How do you become an actury in India?

How to Become an Actuary

If you absolutely adore mathematics and are undaunted by the thought of taking biannual examinations for a decade, a career as an actuary may be perfect for you. Actuaries evaluate past and present insurance statistics to estimate future financial risks. On the basis of their findings, they calculate insurance premium rates and also design or modify policies to keep their companies profitable and competitive.

Steps:

1. Take advanced mathematics courses in high school and also advanced placement (AP) courses, if possible. Ask your high school guidance counselor to recommend colleges with outstanding mathematics programs.

2. Obtain a bachelor's degree in mathematics, statistics, actuarial science, economics, accounting or finance.

3. Make certain you receive excellent training in calculus, probability and statistics. Take liberal arts courses that will sharpen your communication and interpersonal skills.

4. Understand that you will have to take a series of biannual actuarial exams that can take up to 10 years to complete, depending on your ambition.

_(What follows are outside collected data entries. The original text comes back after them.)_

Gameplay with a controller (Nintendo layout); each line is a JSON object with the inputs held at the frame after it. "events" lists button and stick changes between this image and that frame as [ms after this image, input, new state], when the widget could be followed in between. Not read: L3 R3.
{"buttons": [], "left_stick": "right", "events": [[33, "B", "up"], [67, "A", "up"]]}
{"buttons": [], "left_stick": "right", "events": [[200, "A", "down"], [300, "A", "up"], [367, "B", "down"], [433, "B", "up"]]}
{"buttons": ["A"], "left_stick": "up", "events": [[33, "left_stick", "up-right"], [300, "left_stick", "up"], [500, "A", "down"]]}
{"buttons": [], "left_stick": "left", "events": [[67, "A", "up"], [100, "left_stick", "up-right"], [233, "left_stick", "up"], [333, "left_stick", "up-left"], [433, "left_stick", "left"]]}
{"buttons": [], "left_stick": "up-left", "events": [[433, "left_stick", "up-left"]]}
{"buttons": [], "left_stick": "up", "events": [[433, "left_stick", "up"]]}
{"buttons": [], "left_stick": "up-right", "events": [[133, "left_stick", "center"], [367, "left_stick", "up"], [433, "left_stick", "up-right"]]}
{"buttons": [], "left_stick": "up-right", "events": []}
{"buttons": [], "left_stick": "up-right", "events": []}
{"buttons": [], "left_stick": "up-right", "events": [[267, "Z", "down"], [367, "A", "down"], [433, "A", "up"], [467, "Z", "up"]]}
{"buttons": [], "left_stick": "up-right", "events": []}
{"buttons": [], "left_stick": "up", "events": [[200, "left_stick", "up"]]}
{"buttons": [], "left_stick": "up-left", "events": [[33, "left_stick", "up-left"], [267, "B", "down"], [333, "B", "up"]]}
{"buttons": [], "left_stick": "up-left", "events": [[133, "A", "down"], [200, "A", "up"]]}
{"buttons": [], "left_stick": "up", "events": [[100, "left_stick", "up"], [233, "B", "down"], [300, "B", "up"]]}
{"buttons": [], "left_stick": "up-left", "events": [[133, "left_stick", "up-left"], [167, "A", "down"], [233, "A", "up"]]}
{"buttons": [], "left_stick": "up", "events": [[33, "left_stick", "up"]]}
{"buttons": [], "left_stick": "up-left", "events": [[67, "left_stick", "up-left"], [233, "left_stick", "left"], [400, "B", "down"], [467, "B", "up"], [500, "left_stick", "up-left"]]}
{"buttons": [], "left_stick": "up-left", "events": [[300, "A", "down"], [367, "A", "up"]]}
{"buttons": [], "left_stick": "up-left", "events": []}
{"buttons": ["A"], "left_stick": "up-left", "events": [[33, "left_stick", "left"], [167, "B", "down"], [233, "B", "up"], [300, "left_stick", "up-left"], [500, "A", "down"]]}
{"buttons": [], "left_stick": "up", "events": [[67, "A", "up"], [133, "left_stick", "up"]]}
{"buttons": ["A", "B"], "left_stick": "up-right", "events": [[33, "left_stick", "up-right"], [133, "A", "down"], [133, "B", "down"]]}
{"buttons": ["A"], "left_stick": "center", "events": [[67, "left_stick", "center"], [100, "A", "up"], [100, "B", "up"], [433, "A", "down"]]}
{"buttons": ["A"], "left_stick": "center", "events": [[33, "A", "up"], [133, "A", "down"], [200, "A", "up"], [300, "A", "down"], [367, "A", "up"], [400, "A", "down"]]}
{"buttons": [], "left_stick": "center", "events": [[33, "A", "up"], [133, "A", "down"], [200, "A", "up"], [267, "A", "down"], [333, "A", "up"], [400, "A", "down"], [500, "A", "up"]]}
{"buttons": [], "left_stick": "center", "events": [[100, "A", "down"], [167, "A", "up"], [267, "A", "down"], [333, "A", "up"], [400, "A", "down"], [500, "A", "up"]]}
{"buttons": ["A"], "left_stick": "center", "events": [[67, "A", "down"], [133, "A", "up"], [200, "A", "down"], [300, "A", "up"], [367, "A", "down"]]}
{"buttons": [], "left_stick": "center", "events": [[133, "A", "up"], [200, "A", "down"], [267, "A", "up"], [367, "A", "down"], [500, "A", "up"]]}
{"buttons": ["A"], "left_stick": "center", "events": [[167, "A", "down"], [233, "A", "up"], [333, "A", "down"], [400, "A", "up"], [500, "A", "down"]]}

Preparation will involve mostly independent study, with perhaps a few seminars to attend.

5. Check the Web sites of the Society of Actuaries (soa.org), the Casualty Actuarial Society (casact.org) and the American Society of Pension Actuaries (aspa.org) for information on exams and the field.

6. Take at least two exams before you graduate to increase your chances of entry-level employment in a tight job market. The first few exams do not require you to have an actuarial specialty.

7. Apply for jobs as soon as you pass. Your first job will likely be a lengthy internship designed to familiarize you with various operations in an insurance company. This will afford you the opportunity to decide on a specialty, such as life, health, property and casualty, or financial planning and investment.

8. Study regularly so that you can successfully complete the remaining exams and receive your professional status. Your aim is to pass the exams on schedule so that you will reach an actuary's associate (beginner) level within four to six years and a fellowship (professional) level a few years later.

Tips:

Raises and job advancements can occur as you continue to pass your exams; remember that actuaries work mostly for insurance companies.

An actuary must always be aware of any changes in the economy.

Become proficient with all computer software programs used by actuaries.

Warnings:

Learn how to juggle school and work while you are still in college. The actuarial exams are very difficult, and you will have to study for them while working at a full-time job.